Há mais pessoas usando cartão de desconto e plano ambulatorial no País do que plano de saúde tradicional
4 de outubro de 2024
Por Cristiane Barbieri
Foi um almoço de mais de três horas… e foi pouco. Afinal, haja motivos para um setor que fatura quase R$ 320 bilhões ao ano, sendo vendido para mais de 50 milhões de brasileiros e desejado por muitos outros, tenha margem de lucro de 0,7%, como o de saúde. Uma das menores, entre todas as áreas da bolsa.
Ouço empresários há décadas. Sempre me espantam os motivos que os levam a remar contra a maré e a procurar o momento certo de virar a vela. Dinheiro, surpreendentemente, nunca é o que faz tripa virar coração.
De todo modo, uma história em especial chamou a atenção naquele longo desfiladeiro de lágrimas – e algumas risadas porque ninguém vive só de tragédia. O empresário chamava a atenção para os cartões de desconto. Ele, à frente de uma operadora de planos de saúde, precisa, por exemplo, oferecer TO-DAS as especialidades médicas, caso queira abrir uma filial numa cidade qualquer. Tem centenas de regras a respeitar, em todas as esferas.
O cartão de desconto, não. Abre uma clínica com as especialidades mais básicas e oferece desconto nas consultas, exames e serviços dentários. Se o cliente tiver um problema mais sério, procura o SUS.
A tese é que saúde é um entre os muitos descontos que oferece – e, portanto, sua empresa não pode ser caracterizada como sendo da área. Ao mesmo tempo, resolve 90% dos problemas de saúde das pessoas, que teriam de passar dias, semanas e anos numa fila de consultas e exames públicos.
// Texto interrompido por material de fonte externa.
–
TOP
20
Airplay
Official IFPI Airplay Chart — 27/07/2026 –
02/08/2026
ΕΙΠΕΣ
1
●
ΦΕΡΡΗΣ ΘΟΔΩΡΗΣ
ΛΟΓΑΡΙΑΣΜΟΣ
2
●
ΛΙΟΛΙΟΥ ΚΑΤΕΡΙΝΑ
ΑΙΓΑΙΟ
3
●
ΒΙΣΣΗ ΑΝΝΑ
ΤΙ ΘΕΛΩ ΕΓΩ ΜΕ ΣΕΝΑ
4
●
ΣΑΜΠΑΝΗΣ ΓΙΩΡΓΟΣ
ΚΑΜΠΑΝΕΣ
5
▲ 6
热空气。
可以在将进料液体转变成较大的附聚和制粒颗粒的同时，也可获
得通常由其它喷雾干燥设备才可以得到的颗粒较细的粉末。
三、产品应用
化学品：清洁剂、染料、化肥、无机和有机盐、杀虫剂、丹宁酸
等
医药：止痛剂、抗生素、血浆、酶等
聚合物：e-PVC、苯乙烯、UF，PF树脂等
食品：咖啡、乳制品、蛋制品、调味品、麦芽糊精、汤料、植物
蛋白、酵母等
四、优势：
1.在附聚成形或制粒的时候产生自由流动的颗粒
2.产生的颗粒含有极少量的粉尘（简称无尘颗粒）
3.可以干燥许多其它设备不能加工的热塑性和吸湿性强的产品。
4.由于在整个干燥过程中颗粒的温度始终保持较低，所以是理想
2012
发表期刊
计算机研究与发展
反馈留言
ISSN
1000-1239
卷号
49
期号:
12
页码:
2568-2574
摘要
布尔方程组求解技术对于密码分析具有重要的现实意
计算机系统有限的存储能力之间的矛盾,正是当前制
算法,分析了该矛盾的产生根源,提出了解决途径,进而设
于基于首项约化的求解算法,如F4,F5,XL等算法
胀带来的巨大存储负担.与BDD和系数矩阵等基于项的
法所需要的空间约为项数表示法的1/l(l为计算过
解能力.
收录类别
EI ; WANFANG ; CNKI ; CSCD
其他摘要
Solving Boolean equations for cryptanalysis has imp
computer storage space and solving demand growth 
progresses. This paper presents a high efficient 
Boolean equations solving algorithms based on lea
Mas ali, na prática, o serviço é parecido com o de um plano de saúde? Bastante. As regras são as mesmas? Nem olhando com telescópio.
Um detalhe na equação: já há mais pessoas usando cartões de desconto e planos ambulatoriais no País do que os planos de saúde tradicionais. São 60 milhões de brasileiros, segundo a própria ANS (Agência Nacional de Saúde), que regula a saúde suplementar. É o mercado se adaptando a falhas e abrindo brechas, como sempre.
Não por acaso, as empresas de cartões de desconto têm sido convidadas para os fóruns do setor. Não por acaso, a ANS já disse que quer regulá-las. Óbvio, que elas já estão usando a defesa como ataque – e apelam a uma sentença de segunda instância do STJ (Superior Tribunal de Justiça), que diz que não devem ser reguladas pela ANS.
Só que, nesse caso, o vento contrário parece estar soprando mais forte agora contra as empresas de cartões de desconto. Os grandes grupos do setor querem fazer parte do jogo – ou trazê-las para as mesmas regras. Os órgãos de defesa do consumidor, que costumam ganhar todas as brigas da área, querem mais garantias de atendimento aos clientes. O brasileiro? Talvez fique sem uma alternativa de saúde.
Mas, nessas mal traçadas primeiras linhas da história, que é o exercício do jornalismo diário, eu apostaria que o gato com orelha e rabo de coelho, vai acabar virando mesmo um coelho. O primeiro round acontece na segunda, dia 7, no debate público da ANS, que poderá ser acompanhado online.